A economia brasileira apresentou um crescimento de 2,3% em 2025, marcando o quinto ano consecutivo de expansão. No quarto trimestre do ano, o Produto Interno Bruto (PIB) avançou 0,1% em relação ao trimestre anterior. O resultado consolidado do ano alcançou R$ 12,7 trilhões em valores correntes.

O PIB per capita, que representa o valor do PIB dividido pela população, atingiu R$ 59.687, com um crescimento real de 1,9% descontada a inflação. Segundo o Instituto Brasileiro de Geografia e Estatística (IBGE), tanto o PIB corrente quanto o PIB per capita registraram o maior patamar da série histórica iniciada em 1996.

Setores impulsionam crescimento

Na ótica da produção, todas as atividades econômicas apresentaram expansão, com destaque para a agropecuária. O setor foi impulsionado pelo aumento na produção e produtividade de culturas como milho (23,6%) e soja (14,6%), que atingiram recordes em 2025.

A indústria extrativa também teve um desempenho notável, com a extração de petróleo e gás colaborando para uma alta de 8,6% no valor adicionado do setor. A construção civil ficou estável, com um leve avanço de 0,5%.

O setor de serviços mostrou aquecimento, com crescimento em todas as suas ramificações. Informação e comunicação lideraram com 6,5%, seguidos por atividades financeiras e de seguros (2,9%), transporte, armazenagem e correio (2,1%), entre outros.

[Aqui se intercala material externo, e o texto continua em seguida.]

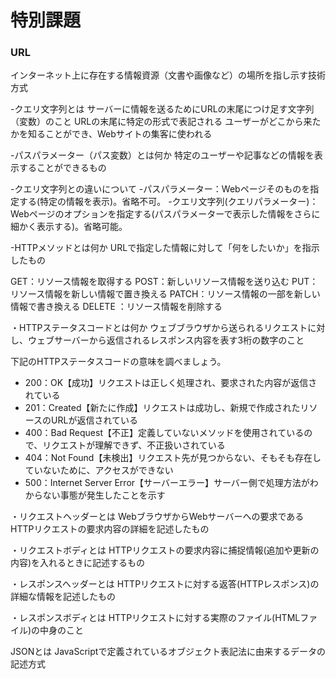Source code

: # 特別課題
### URL
  インターネット上に存在する情報資源（文書や画像など）の場所を指し示す技術方式

-クエリ文字列とは
 サーバーに情報を送るためにURLの末尾につけ足す文字列（変数）のこと
 URLの末尾に特定の形式で表記される
 ユーザーがどこから来たかを知ることができ、Webサイトの集客に使われる

-パスパラメーター（パス変数）とは何か
 特定のユーザーや記事などの情報を表示することができるもの

-クエリ文字列との違いについて
 -パスパラメーター：Webページそのものを指定する(特定の情報を表示)。省略不可。
 -クエリ文字列(クエリパラメーター)：Webページのオプションを指定する(パスパラメーターで表示した情報をさらに細かく表示する)。省略可能。

-HTTPメソッドとは何か
 URLで指定した情報に対して「何をしたいか」を指示したもの

GET：リソース情報を取得する
POST：新しいリソース情報を送り込む
PUT：リソース情報を新しい情報で置き換える
PATCH：リソース情報の一部を新しい情報で書き換える
DELETE ：リソース情報を削除する

・HTTPステータスコードとは何か
ウェブブラウザから送られるリクエストに対し、ウェブサーバーから返信されるレスポンス内容を表す3桁の数字のこと

下記のHTTPステータスコードの意味を調べましょう。
- 200：OK【成功】リクエストは正しく処理され、要求された内容が返信されている
- 201：Created【新たに作成】リクエストは成功し、新規で作成されたリソースのURLが返信されている
- 400：Bad Request【不正】定義していないメソッドを使用されているので、リクエストが理解できず、不正扱いされている
- 404：Not Found【未検出】リクエスト先が見つからない、そもそも存在していないために、アクセスができない
- 500：Internet Server Error【サーバーエラー】サーバー側で処理方法がわからない事態が発生したことを示す

・リクエストヘッダーとは
WebブラウザからWebサーバーへの要求であるHTTPリクエストの要求内容の詳細を記述したもの

・リクエストボディとは
HTTPリクエストの要求内容に捕捉情報(追加や更新の内容)を入れるときに記述するもの

・レスポンスヘッダーとは
HTTPリクエストに対する返答(HTTPレスポンス)の詳細な情報を記述したもの

・レスポンスボディとは
HTTPリクエストに対する実際のファイル(HTMLファイル)の中身のこと

JSONとは
JavaScriptで定義されているオブジェクト表記法に由来するデータの記述方式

Consumo e investimentos em alta

O consumo das famílias cresceu 1,3% em 2025, influenciado pela melhora no mercado de trabalho, aumento do crédito e programas de transferência de renda. No entanto, este desempenho representa uma desaceleração em comparação a 2024.

O consumo do governo apresentou alta de 2,1%, enquanto a Formação Bruta de Capital Fixo, que representa os investimentos, cresceu 2,9%. O aumento na importação de bens de capital e o desenvolvimento de software foram fatores importantes para este resultado.

Contexto da política monetária

Apesar do crescimento econômico, a política monetária contracionista, marcada pela alta da taxa Selic para combater a inflação, atuou como um fator de desaceleração, especialmente no consumo das famílias. A taxa básica de juros foi elevada gradualmente até 15% ao ano em junho de 2025.

A Selic alta encarece o crédito e desestimula investimentos e consumo, tendo como objetivo principal o controle da inflação. Mesmo com essa pressão restritiva, 2025 terminou com o menor percentual de taxa de desemprego já registrado, segundo o IBGE.